How would history be different if Hamilton were Jewish?

Each of the founding fathers had particular attributes, ancestry and ethnicity. I've not heard any questions about any of them on those grounds. Who cares? Why would it matter? How would Hamilton being Jewish affect what he did, wrote or said?

Things that are irrelevant are irrelevant. And, when it comes to the founding of the United States, whether or not Alexander Hamilton was Jewish is totally irrelevant. Had it been of interest at the time, we would find some reference to it. We do not, so clearly it was irrelevant at that time, too.

Did Thomas Jefferson, for example, refer to Hamilton as "that Jew" in conversation with others?
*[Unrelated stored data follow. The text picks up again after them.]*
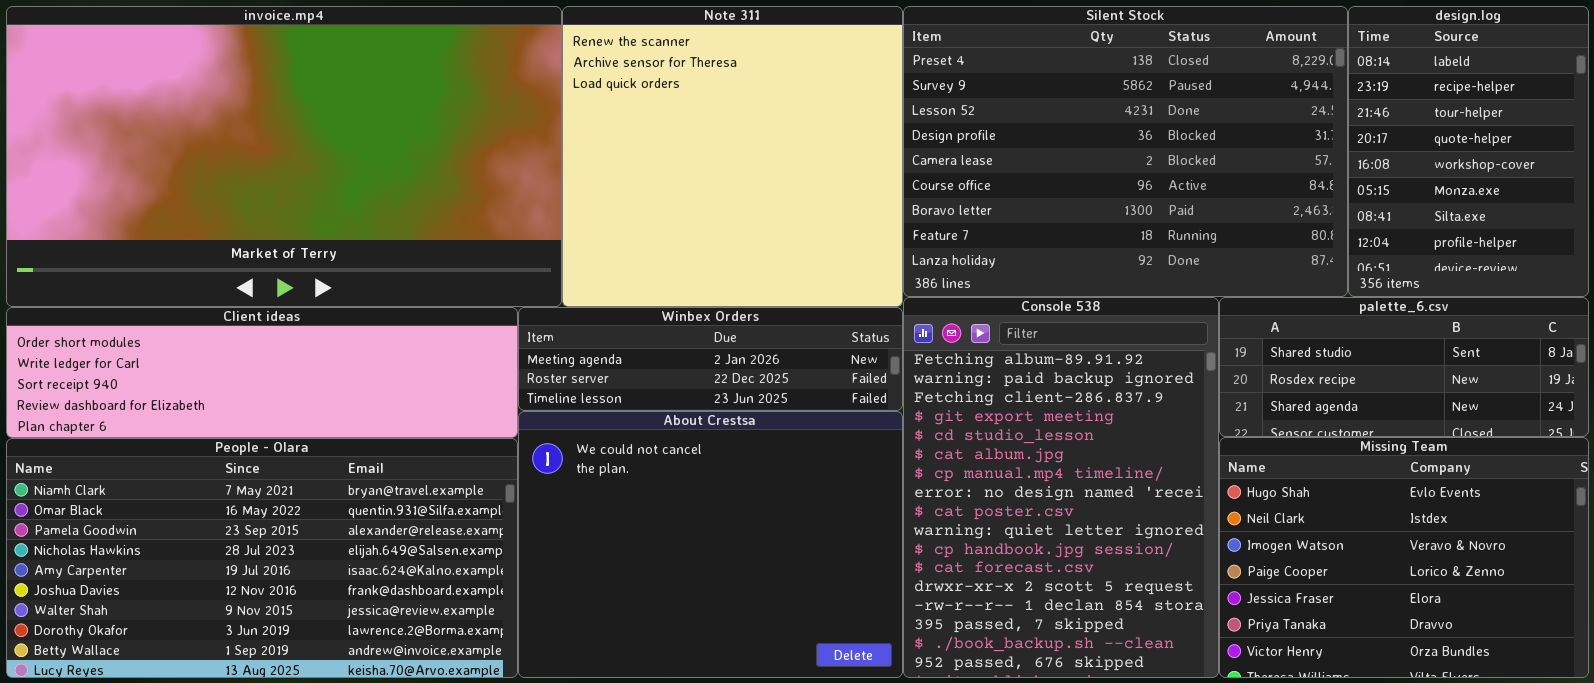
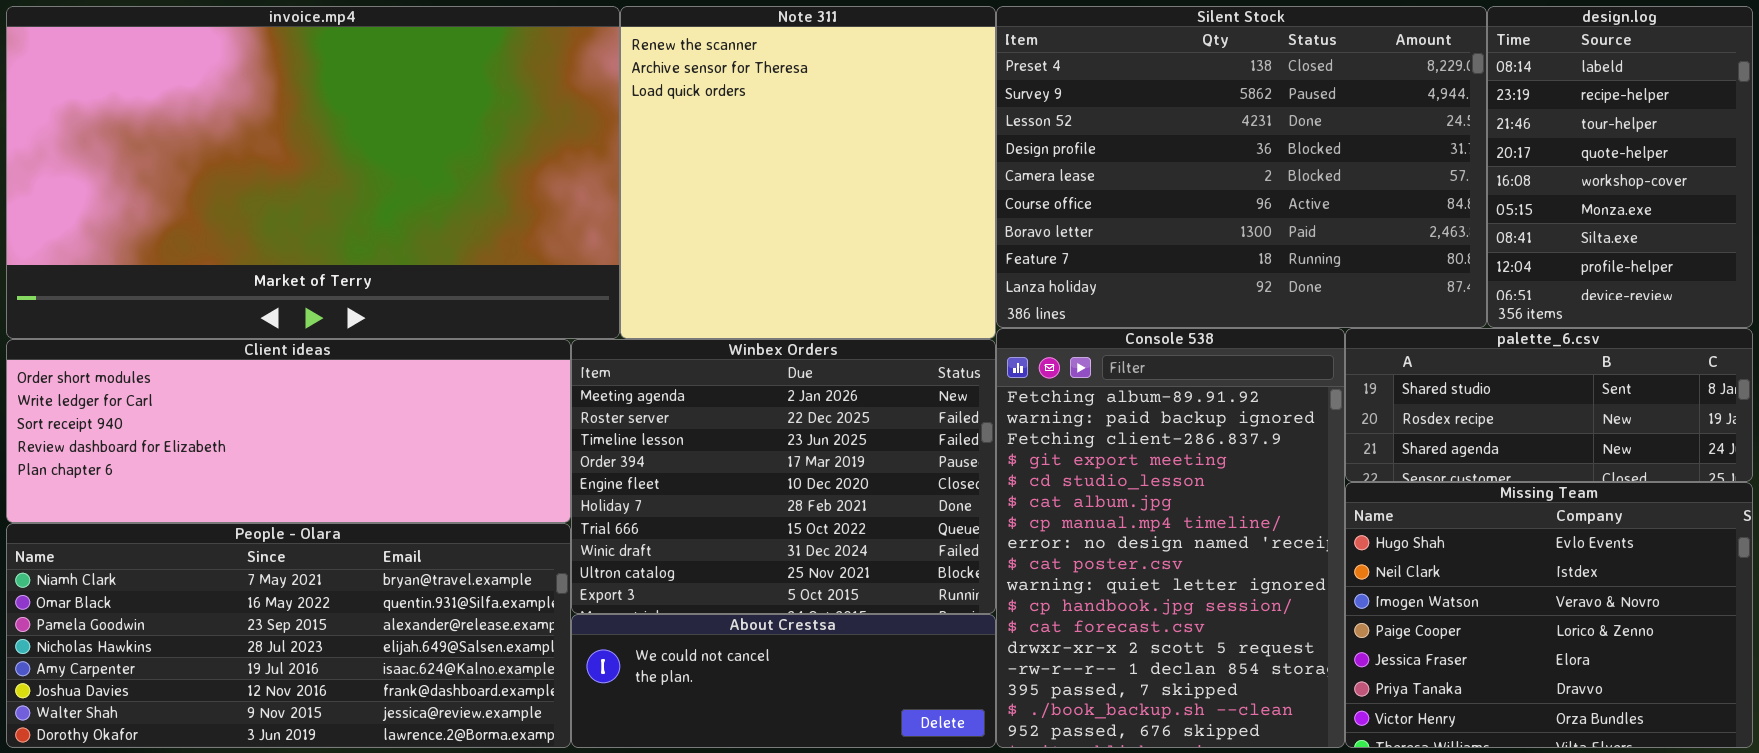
Client ideas: [6,307,518,438] -> [6,339,571,523], resized
Winbex Orders: [518,307,903,411] -> [571,339,996,614], resized
About Crestsa: [518,411,903,678] -> [571,614,996,748], resized
People - Olara: [6,438,518,678] -> [6,523,571,748], resized

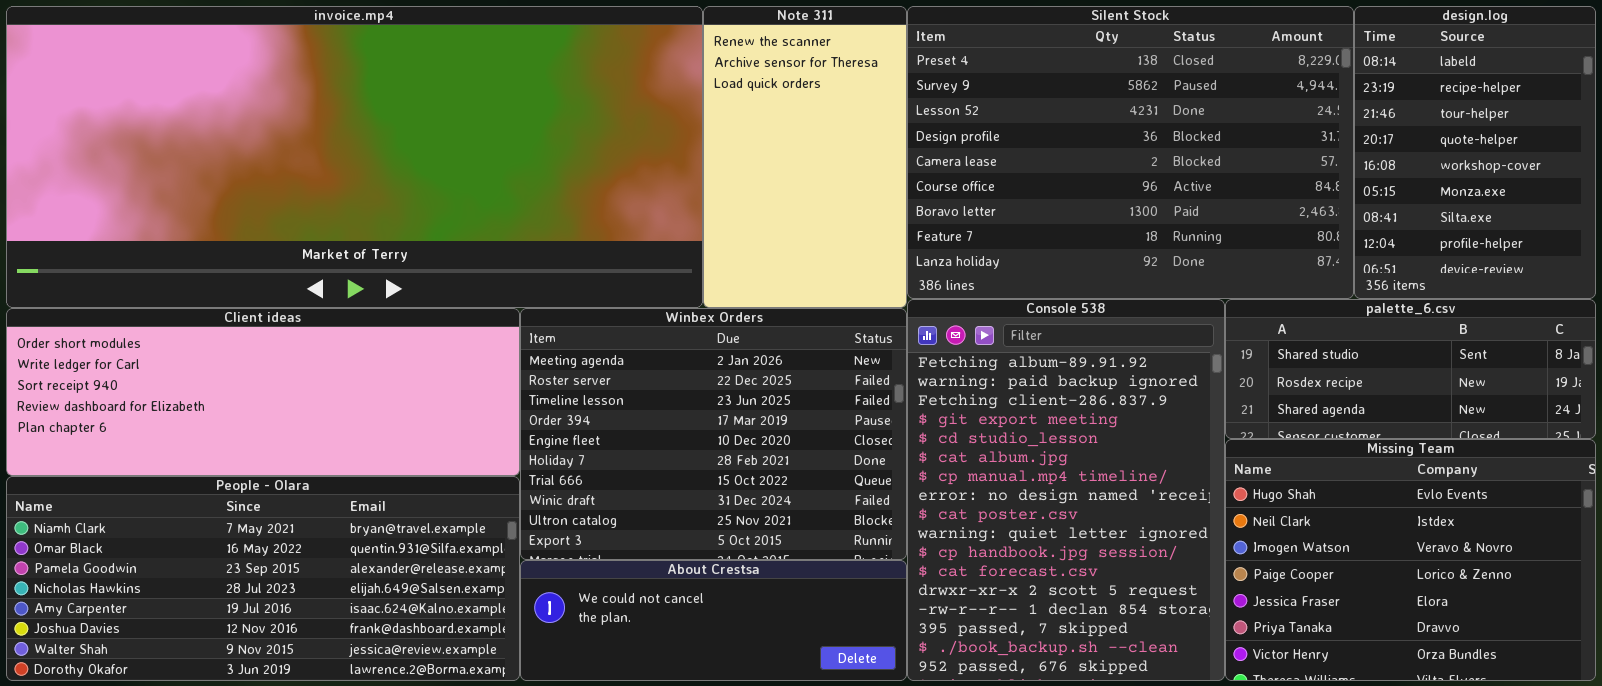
invoice.mp4: [6,6,620,339] -> [6,6,703,308], resized
Note 311: [620,6,996,339] -> [703,6,907,308], resized

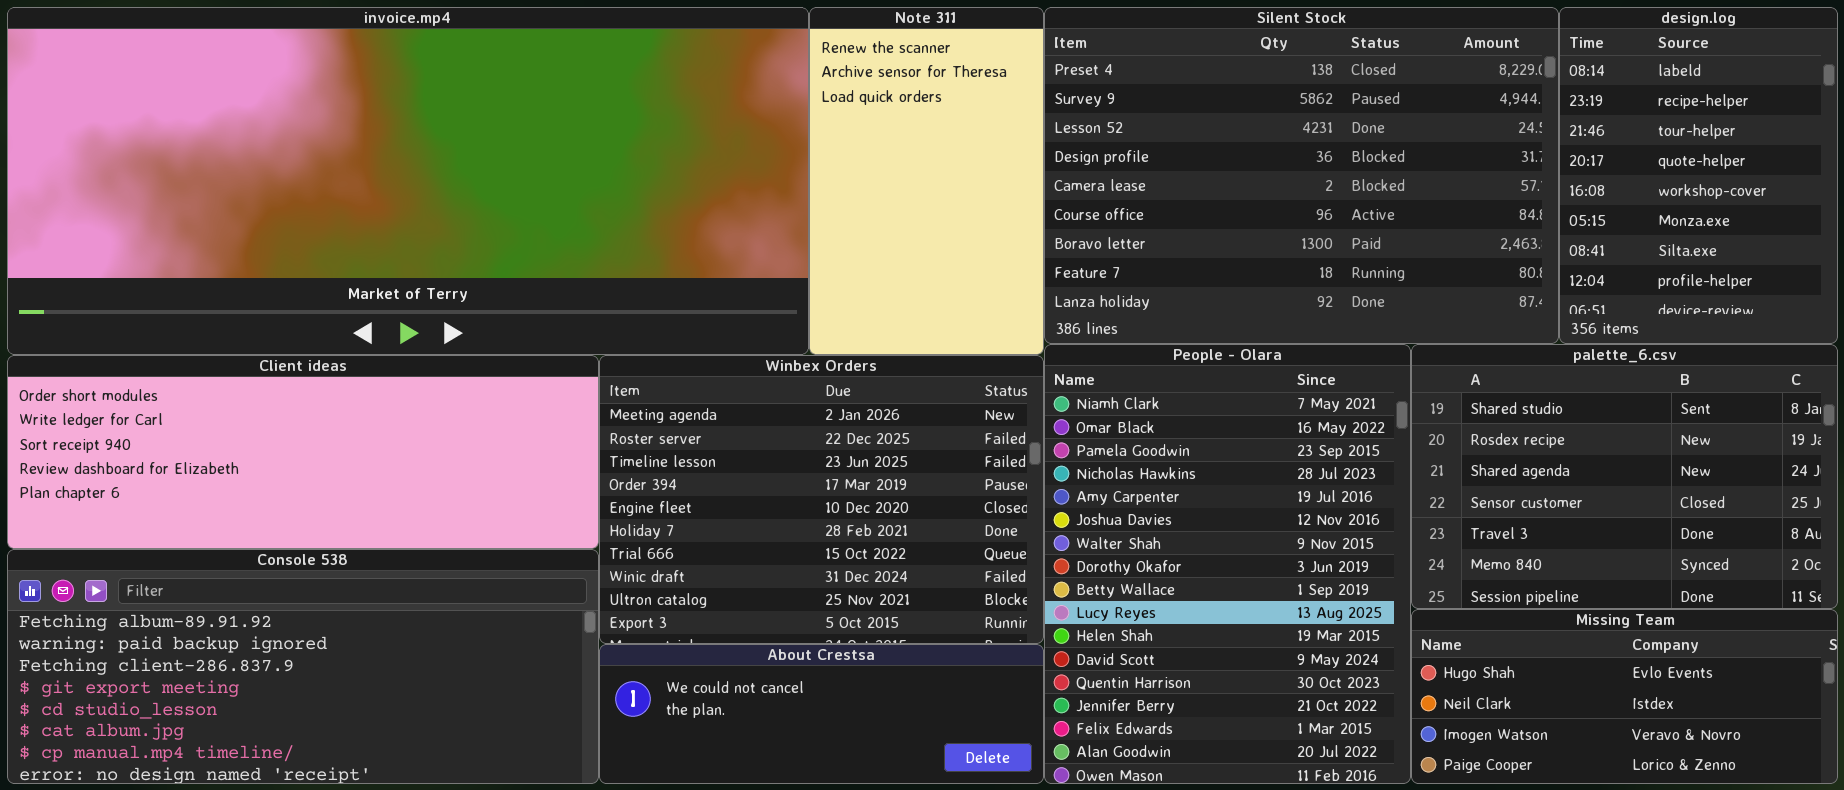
Console 538: [907,299,1225,681] -> [7,549,599,784], moved, resized
palette_6.csv: [1225,299,1596,439] -> [1411,344,1838,609], resized
Missing Team: [1225,439,1596,681] -> [1411,609,1838,784], resized
People - Olara: [6,476,520,681] -> [1044,344,1411,784], moved, resized

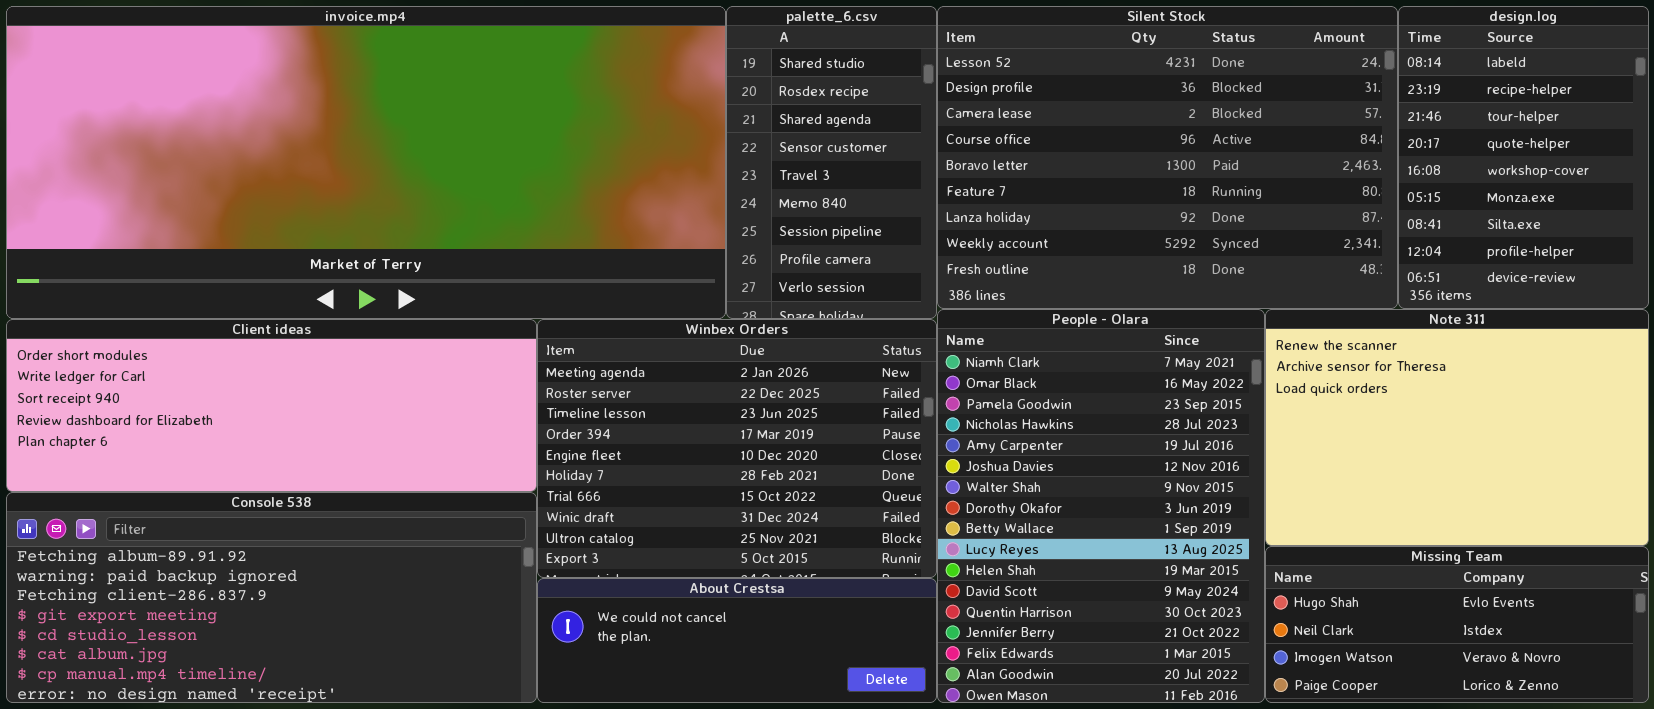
Note 311: [809,7,1044,355] -> [1265,309,1649,546], moved, resized
Silent Stock: [1044,7,1559,344] -> [937,6,1398,309], scrolled down 2 rows
palette_6.csv: [1411,344,1838,609] -> [726,6,937,319], moved, resized

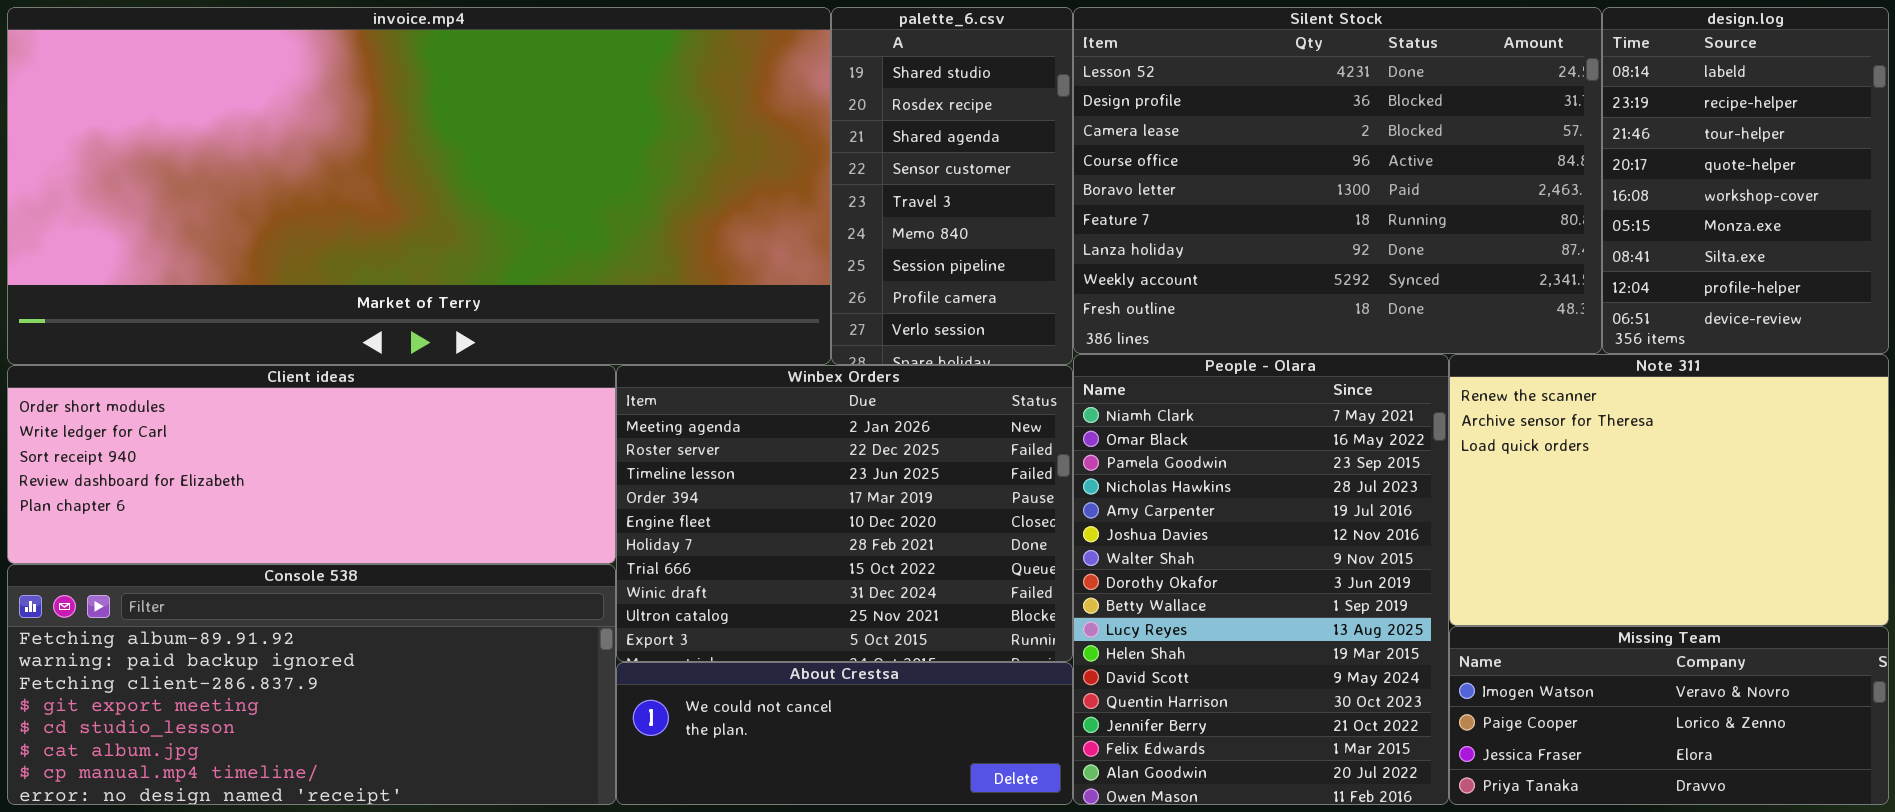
Missing Team: [1265,546,1649,703] -> [1449,626,1889,805], scrolled down 2 rows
I think not. Did George Washington make him Secretary of the Treasury because "you know, Jews are good with money and stuff?" I think not.

This kind of speculation is ugly at best. I'm calling it out because its ugly. I think we should stop looking for that sort of thing in our founders. It's unseemly.

MineralMan

(146,262 posts)
11. Were two of my high school girlfriends Jewish?
Tue Dec 6, 2016, 03:01 PM
Dec 2016

Their last names were Felsenthal and Zimmerman. I was asked about whether they were Jewish by a number of people when I was dating them. Oddly enough, all of those people were adults in the church I attended at that time. "So, is your girlfriend's family Jewish or what?" the questions would go.

Adults. I didn't understood at the time why the question was asked in the first place. I tried asking why the person asking asked that question, but never got an answer from any of them. I finally figured it out, of course. They thought it was somehow a bad thing for me to be dating a Jewish girl. They wouldn't come out and say that, but that was the unspoken part of the question. They disapproved of Christian high school boys dating Jewish girls, even girls who might be Jewish, apparently.

Once I figured that out, I answered their question by asking them, "Was Jesus Jewish? How about Matthew and Mark?"

As it happened, neither of those girlfriends were Jewish in the first place. However, all of those who asked that question were anti Semitic bigots. That much I figured out. It was one more thing that led me to abandon Christianity and religion of any kind altogether at age 19.